═══ Excerpt to read

# Newsflash : Official Coupe/Cabrio Facelift pictures !



## Alex Baumann (Dec 19, 2001)




----------



## Alex Baumann (Dec 19, 2001)

larger pic


----------



## JakeC (Apr 21, 2002)

Looks beautiful!


----------



## Atlantis (Oct 19, 2002)

Heres some details about the facelift:

"- new design bi xenon head lights (with optional adaptive cornering light for the coupe and convertible) 
- 330d engine in coupe (242 km/h; 7,2 sec. 0-100 km/h) 
- 330d has now 204 hp and 410 nm in stead of 193 hp 
- 6 speed transmission for 330d 330cd, 330i, 330ci, and 320d 
- navigation now with dvd and blue tooth 
- brake lights of the coupe and convertible now have led-technology and two stage break lights for the US market 
- 325ti Compact 6 speed transmission 
- the rear lights of the compact now have coloured glass in stead of clear glass 
- 318td compact "


----------



## Cliff (Apr 19, 2002)

It looks OK. Just as with the sedan, I prefer the pre-facelift styling.


----------



## Guest (Dec 16, 2002)

══════

**What you will do:**
In the facelift thread, rewrite the passage from "- 330d has now" to "(Apr 19, 2002)", changing "clear glass" to "tinted glass".

═══ Information shown

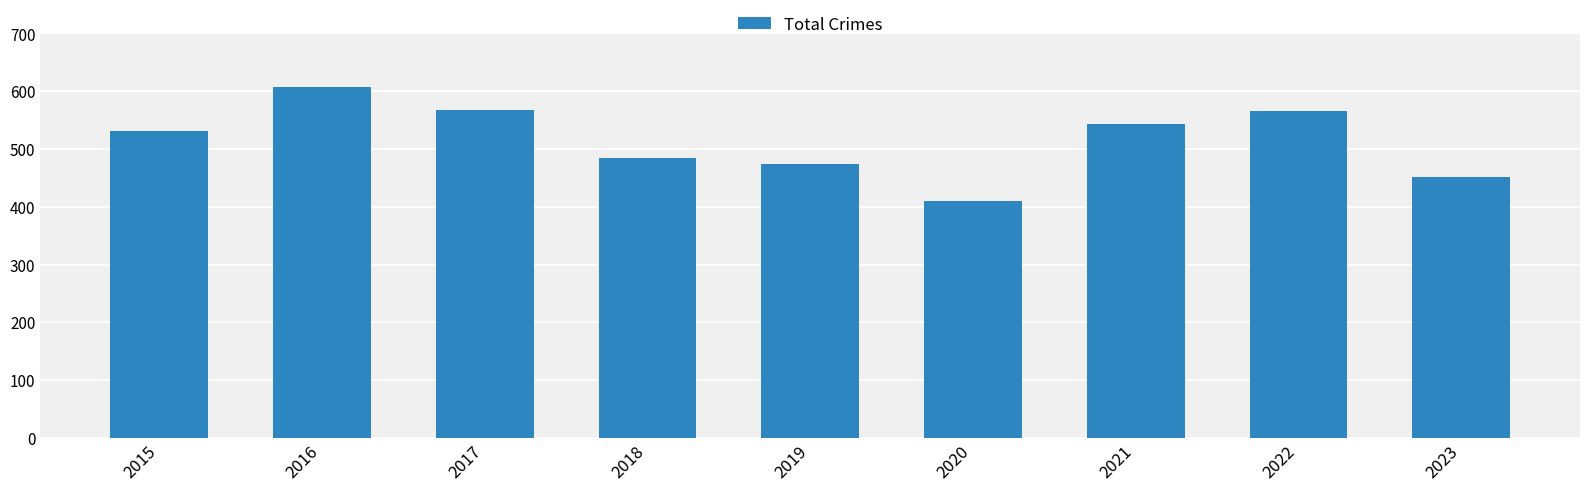

Read the value at 2021, to the nearest 10.

540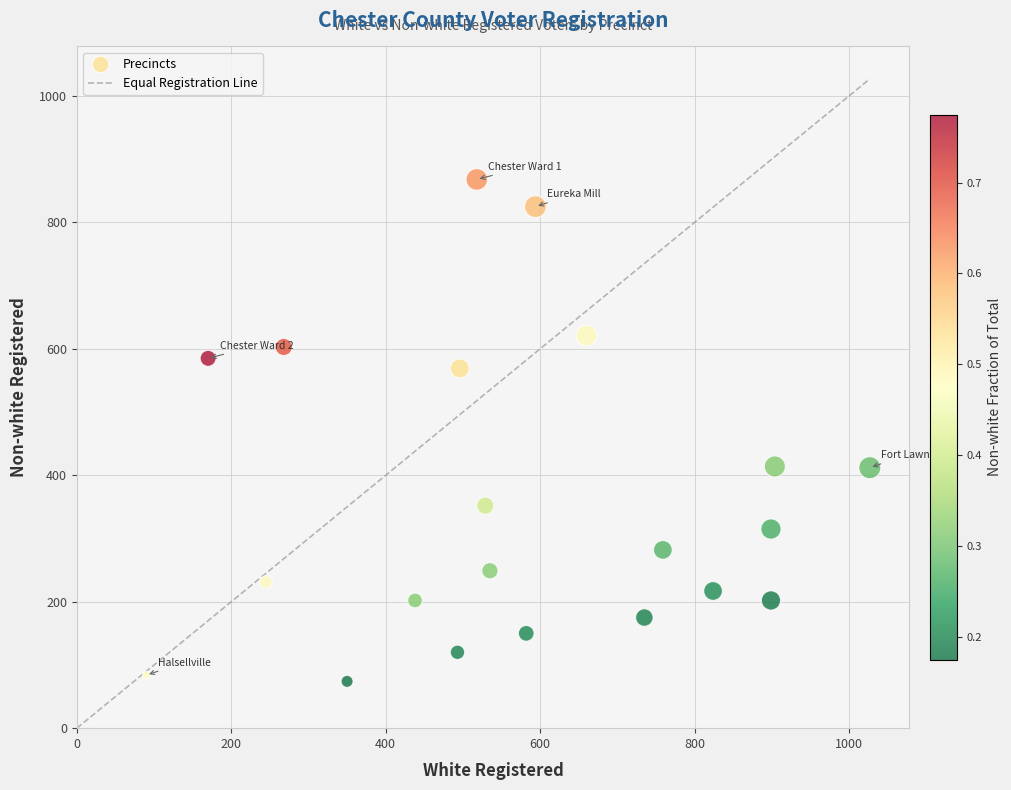

What is the range of Y values (max minus min)?

794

══════

**Solution for this task:**
- 330d has now 204 hp and 410 nm in stead of 193 hp 
- 6 speed transmission for 330d 330cd, 330i, 330ci, and 320d 
- navigation now with dvd and blue tooth 
- brake lights of the coupe and convertible now have led-technology and two stage break lights for the US market 
- 325ti Compact 6 speed transmission 
- the rear lights of the compact now have coloured glass in stead of tinted glass 
- 318td compact "


----------



## Cliff (Apr 19, 2002)